* TEXT SECTION
────────
What helped Derby was Hooper’s refusal to award Leeds a penalty five minutes before half-time. County were stretched by a counter-attack and as Kemar Roofe hung up a cross at the back post, Andre Wisdom appeared to prevent Alioski nodding it home by pushing him in the back. Hooper waved the appeals away, prompting angry complaints from Christiansen to the fourth official.
The absence of a second goal ensured that the second half’s steady start did not last for long. Alioski came close to finding the top corner with an opportunistic hit from the left wing and Saiz smashed a shot over after Leeds broke from a corner but Chris Martin was a fraction short of sliding in a low cross from Bradley Johnson on 62 minutes and the forward tested Andy Lonergan with a low effort soon after. Elland Road felt cagey for the first time since Lasogga’s goal an hour earlier.
────────
* DATASET RECORDS
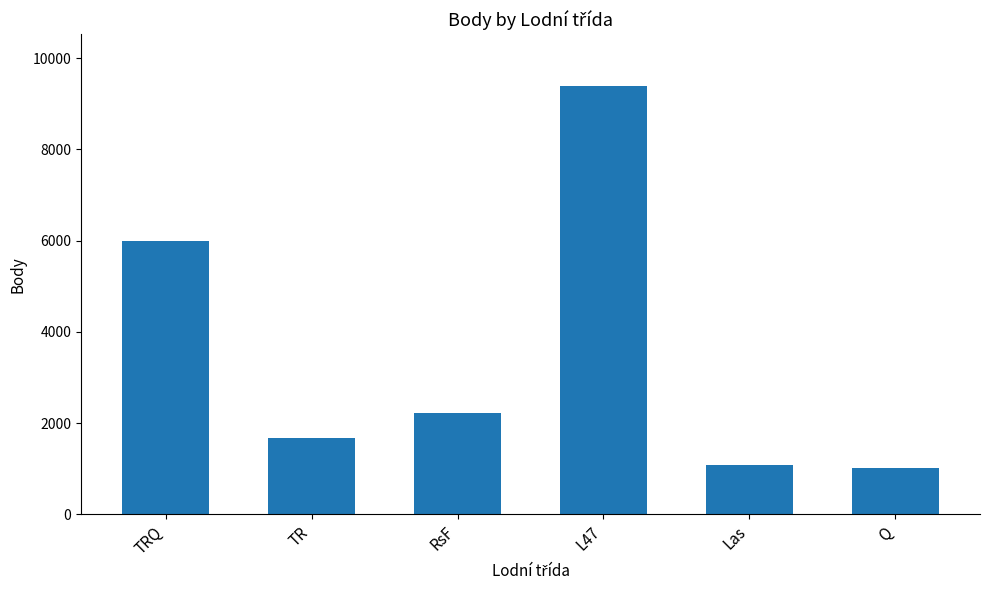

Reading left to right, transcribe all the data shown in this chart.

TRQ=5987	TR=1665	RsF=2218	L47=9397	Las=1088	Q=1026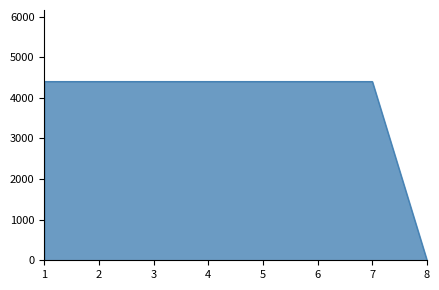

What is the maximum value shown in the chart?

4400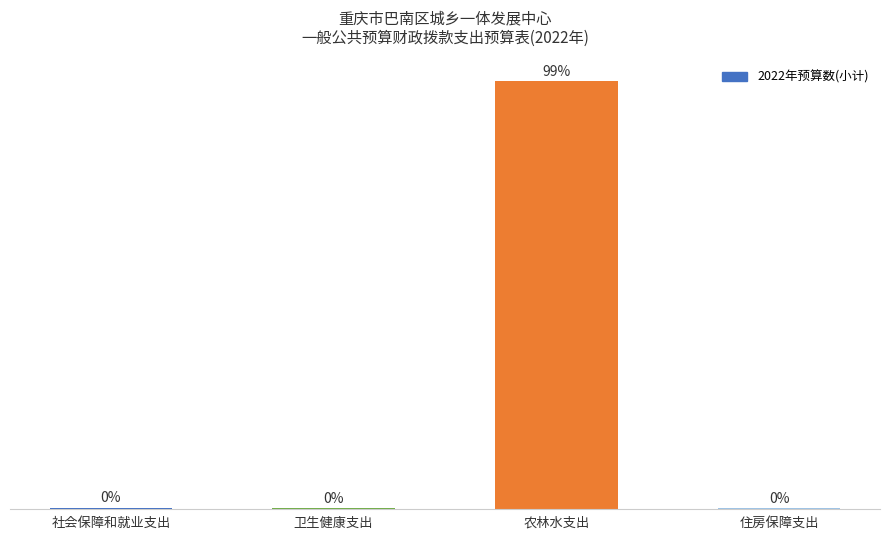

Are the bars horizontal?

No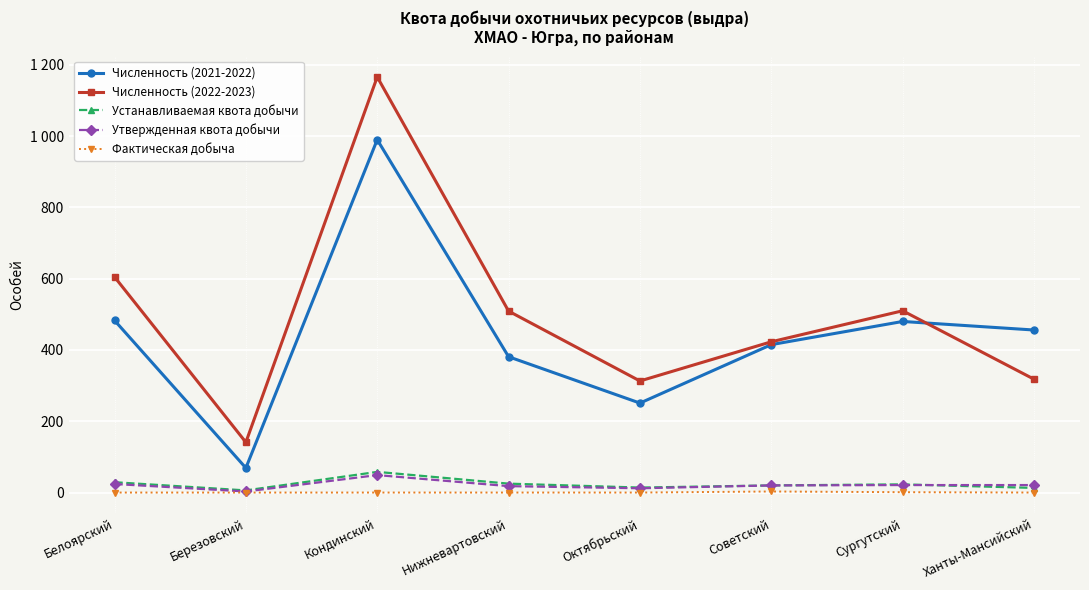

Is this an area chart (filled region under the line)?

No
────────
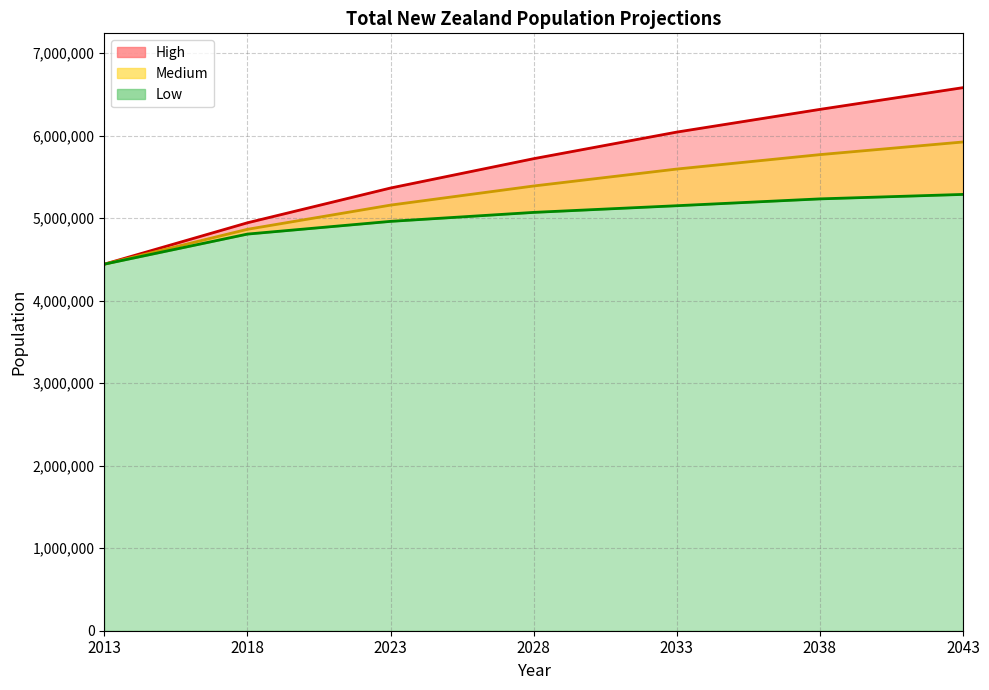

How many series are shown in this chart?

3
────────
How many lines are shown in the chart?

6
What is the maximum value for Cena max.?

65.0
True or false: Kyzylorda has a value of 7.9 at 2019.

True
────────
* ABOUT THIS TASK
Write out the whole match report passage again, word for word.

* RESPONSE
What helped Derby was Hooper’s refusal to award Leeds a penalty five minutes before half-time. County were stretched by a counter-attack and as Kemar Roofe hung up a cross at the back post, Andre Wisdom appeared to prevent Alioski nodding it home by pushing him in the back. Hooper waved the appeals away, prompting angry complaints from Christiansen to the fourth official.
The absence of a second goal ensured that the second half’s steady start did not last for long. Alioski came close to finding the top corner with an opportunistic hit from the left wing and Saiz smashed a shot over after Leeds broke from a corner but Chris Martin was a fraction short of sliding in a low cross from Bradley Johnson on 62 minutes and the forward tested Andy Lonergan with a low effort soon after. Elland Road felt cagey for the first time since Lasogga’s goal an hour earlier.